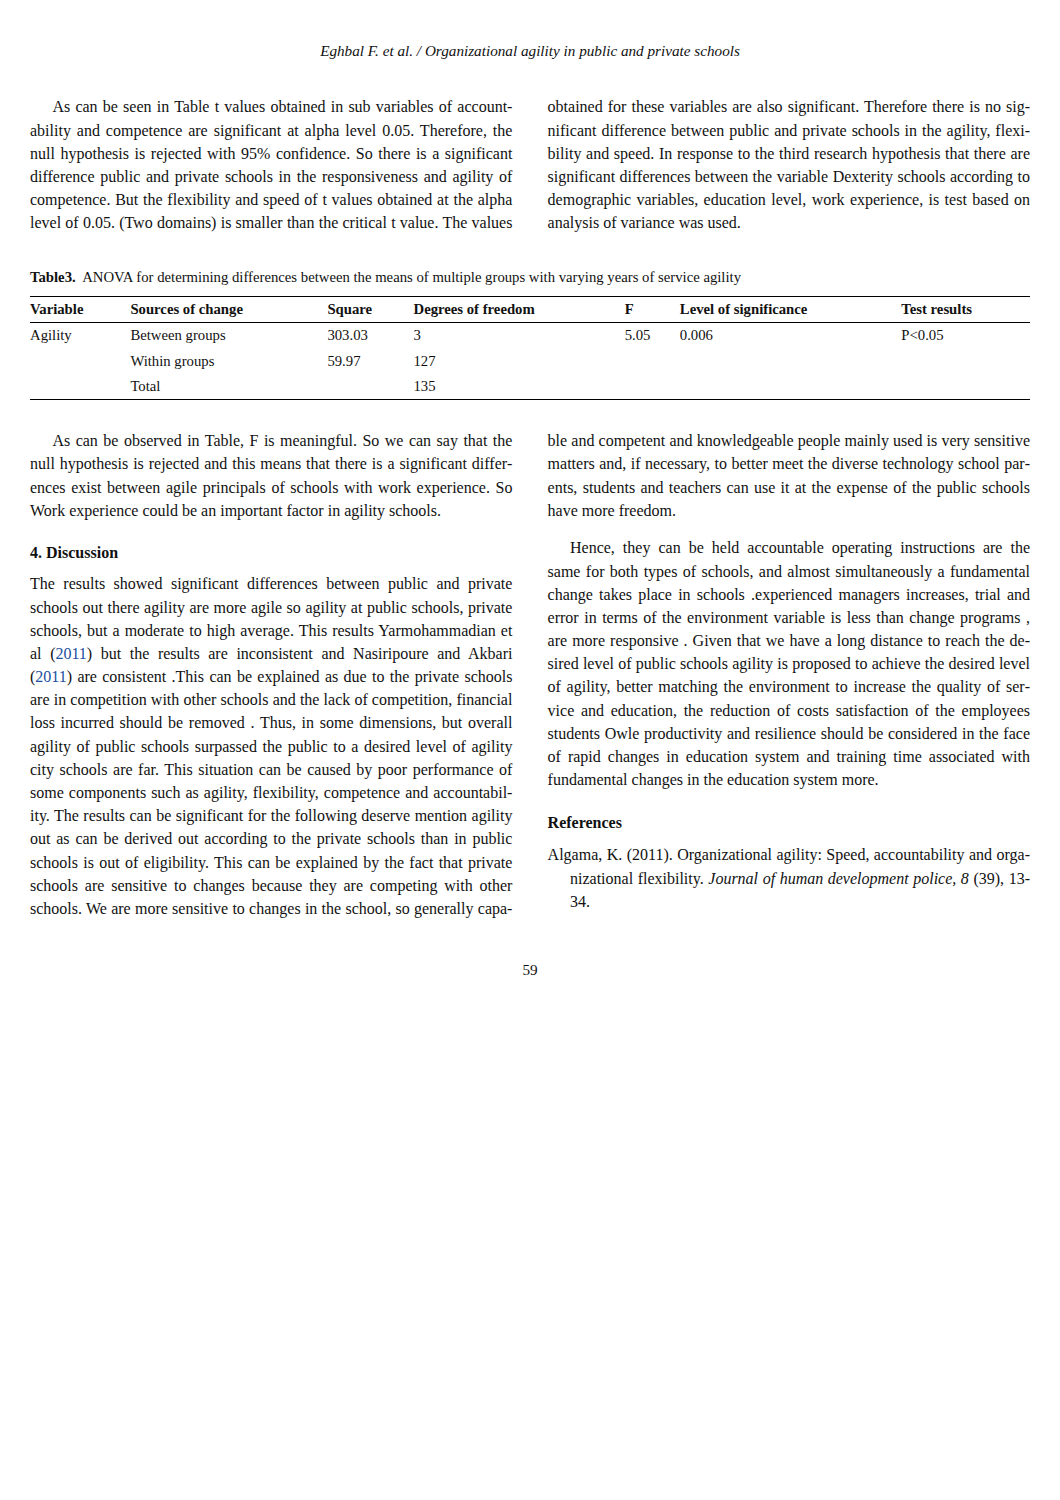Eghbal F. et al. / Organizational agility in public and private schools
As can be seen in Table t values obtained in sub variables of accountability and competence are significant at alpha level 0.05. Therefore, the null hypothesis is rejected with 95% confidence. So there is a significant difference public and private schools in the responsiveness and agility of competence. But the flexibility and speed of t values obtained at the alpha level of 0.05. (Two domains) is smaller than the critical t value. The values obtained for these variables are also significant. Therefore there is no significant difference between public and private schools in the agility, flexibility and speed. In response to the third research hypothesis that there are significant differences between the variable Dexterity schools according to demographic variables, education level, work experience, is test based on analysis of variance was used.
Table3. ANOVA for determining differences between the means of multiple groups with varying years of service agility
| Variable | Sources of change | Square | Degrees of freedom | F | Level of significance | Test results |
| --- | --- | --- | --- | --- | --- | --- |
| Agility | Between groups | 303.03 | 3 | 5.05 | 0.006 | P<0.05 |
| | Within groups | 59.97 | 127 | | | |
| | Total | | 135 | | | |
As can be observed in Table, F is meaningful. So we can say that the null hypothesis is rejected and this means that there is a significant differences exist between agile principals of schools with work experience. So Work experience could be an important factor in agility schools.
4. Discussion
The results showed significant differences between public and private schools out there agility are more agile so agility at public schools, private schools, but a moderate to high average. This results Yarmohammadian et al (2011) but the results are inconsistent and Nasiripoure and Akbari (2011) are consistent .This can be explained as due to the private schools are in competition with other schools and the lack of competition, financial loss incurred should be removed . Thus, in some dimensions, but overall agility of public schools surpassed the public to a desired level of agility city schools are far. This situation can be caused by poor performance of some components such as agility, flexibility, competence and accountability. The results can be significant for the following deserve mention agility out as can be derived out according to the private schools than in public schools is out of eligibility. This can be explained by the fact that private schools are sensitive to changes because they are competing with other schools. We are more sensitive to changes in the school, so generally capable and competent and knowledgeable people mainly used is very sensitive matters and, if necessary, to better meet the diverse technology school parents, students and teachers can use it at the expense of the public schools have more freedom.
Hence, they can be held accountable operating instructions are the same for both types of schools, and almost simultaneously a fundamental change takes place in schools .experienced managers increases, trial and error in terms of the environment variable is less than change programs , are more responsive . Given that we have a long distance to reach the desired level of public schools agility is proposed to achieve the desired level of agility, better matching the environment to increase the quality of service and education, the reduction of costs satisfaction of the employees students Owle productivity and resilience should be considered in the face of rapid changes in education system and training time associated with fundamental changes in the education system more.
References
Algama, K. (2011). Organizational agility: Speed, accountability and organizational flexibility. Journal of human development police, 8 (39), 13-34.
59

◇ ◇ ◇

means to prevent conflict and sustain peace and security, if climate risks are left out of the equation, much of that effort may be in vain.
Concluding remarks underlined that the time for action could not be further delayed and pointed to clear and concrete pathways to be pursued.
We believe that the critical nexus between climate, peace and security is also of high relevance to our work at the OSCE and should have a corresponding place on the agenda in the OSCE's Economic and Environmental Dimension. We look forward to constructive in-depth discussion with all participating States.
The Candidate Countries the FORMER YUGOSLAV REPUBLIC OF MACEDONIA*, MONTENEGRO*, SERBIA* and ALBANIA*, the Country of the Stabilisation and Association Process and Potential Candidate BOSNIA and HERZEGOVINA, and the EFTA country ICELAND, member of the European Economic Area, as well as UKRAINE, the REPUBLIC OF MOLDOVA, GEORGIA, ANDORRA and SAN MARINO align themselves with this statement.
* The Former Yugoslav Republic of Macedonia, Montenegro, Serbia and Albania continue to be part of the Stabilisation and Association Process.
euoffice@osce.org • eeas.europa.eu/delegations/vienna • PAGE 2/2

◇ ◇ ◇

Directions >>
Using the listing above, count the lines that contain the word "climate" and state only that number.

Your solution >>
2